- **Directions**
Copy out every row below, switching each "por" to "by" and keeping everything else the same.

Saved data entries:
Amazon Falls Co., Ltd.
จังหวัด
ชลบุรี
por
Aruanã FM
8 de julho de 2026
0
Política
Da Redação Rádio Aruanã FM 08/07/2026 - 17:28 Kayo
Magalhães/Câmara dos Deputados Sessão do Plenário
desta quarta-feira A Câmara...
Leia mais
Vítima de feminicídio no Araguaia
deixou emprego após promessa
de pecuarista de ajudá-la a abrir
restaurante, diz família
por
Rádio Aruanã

- **Problem solution**
Amazon Falls Co., Ltd.
จังหวัด
ชลบุรี
by
Aruanã FM
8 de julho de 2026
0
Política
Da Redação Rádio Aruanã FM 08/07/2026 - 17:28 Kayo
Magalhães/Câmara dos Deputados Sessão do Plenário
desta quarta-feira A Câmara...
Leia mais
Vítima de feminicídio no Araguaia
deixou emprego após promessa
de pecuarista de ajudá-la a abrir
restaurante, diz família
by
Rádio Aruanã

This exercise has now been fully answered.